Heineken East Africa Import Company Limited has moved to the Supreme Court to challenge the decision awarding one of its former distributors Sh 1.7 billion for breach of contract.
In the appeal, Heineken EA has sued Heineken BV and Maxam Limited (distributor) after the appellate court awarded Maxam Sh 1,799, 978,868 for unlawful termination of contract.
Aggrieved by the decision, the applicant wants the Supreme Court to issue an order of stay against the execution and/or enforcement of the said judgement.
The applicant is challenging the application of article 10 of the constitution in the adjudication of the contract between Heineken EA and Maxam before the appellate court.
Through lawyer Fred Ngatia, the applicant argues that the said article was not pleaded by any of the parties to the dispute.
“The applicant has set out the binding case law that would debar the court of appeal from considering article 10 of the constitution in the application or interpretation of the contract,” said Ngatia.
Heineken EA further argues that the court of appeal should not have used article 10 to to circumvent the clear terms in the distributorship agreement and/or to avoid the inbuilt termination clause.
Court of appeal judges Pauline Nyamweya, Abida Ali-Aroni and John Mativo upheld the award by the High Court to Maxam Ltd of special damages for loss of business to be paid by Heineken E.A and Heineken B.V.

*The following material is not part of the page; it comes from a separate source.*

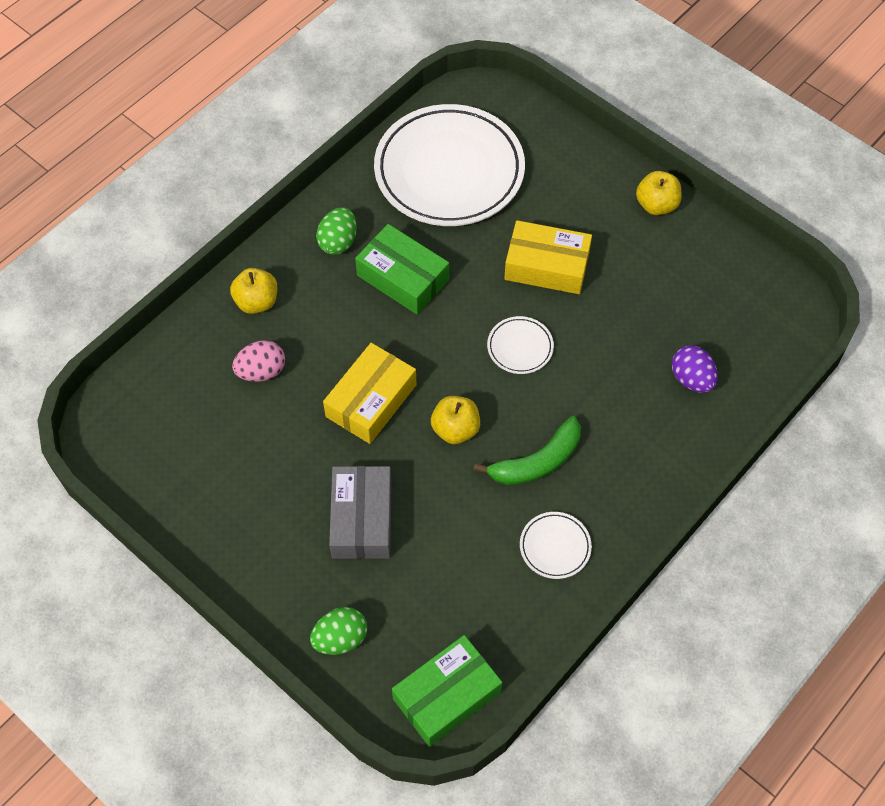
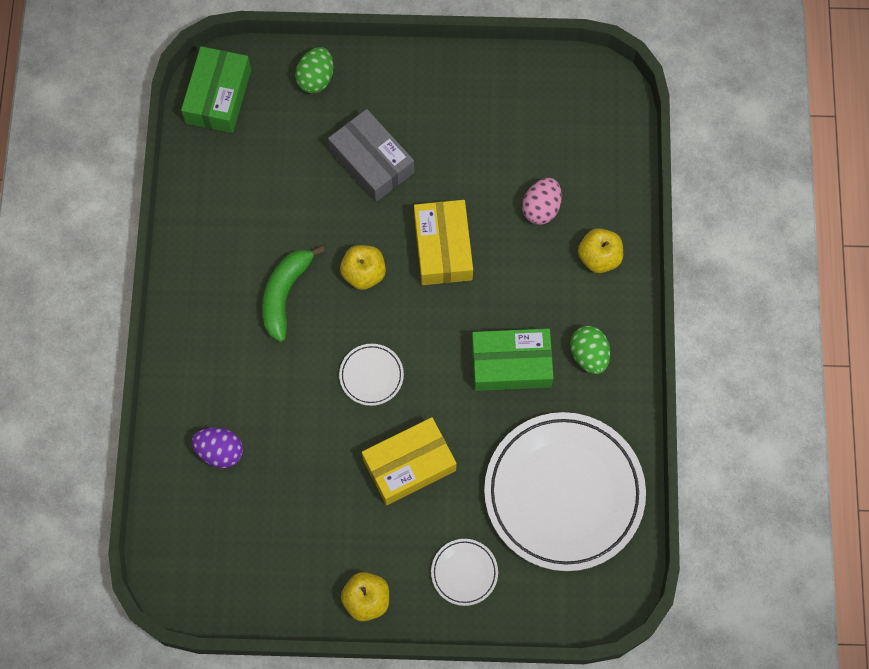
camera: 140 degrees right, 10 degrees up
(555, 547) = (224, 243): white plate -> white plate (464, 572)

“We affirm and uphold the award by the High Court to Maxam Ltd of special damages for loss of business of Sh 1,799,978,868.00 to be paid by Heineken E.A and Heineken B.V, arising from their repudiatory breach of the Kenya Distribution Agreement,” the judges ruled.
The Agreement
In the case, Maxam Ltd was appointed by Heineken E.A on 1st May 2013 as the exclusive beer distributor in Kenya for a period of three years with an option to extend distributorship for a one-year term.
Through lawyer Philip Nyachoti, Maxam submitted that it was also prohibited from dealing with any competing beer brands during the life of the Distributorship Agreement.
The court heard that the said business relationships proceeded as set out in the respective agreements until 27th January 2016, when Heineken International B.V, on behalf of Heineken East Africa Import Company Limited and on “a without prejudice” basis wrote a letter to Maxam Ltd terminating the agreement.
According to the said letter, the termination was to take effect from 1st May 2016 which was to be the third anniversary of the effective date.
Heineken had also appointed one of Maxam’s sub-distributors to be the main distributor of its products in Kenya.
Maxam Ltd justified the award by proving that it had incurred costs from expanding their business in order to discharge its obligations under the Distributorship Agreement.
It was Maxam’s submission that the termination notice was illegal, unprocedurally issued, invalid, null and void.
Supreme court Deputy Registrar Nelly Kariuki directed the matter to be mentioned virtually on 5th July 2024.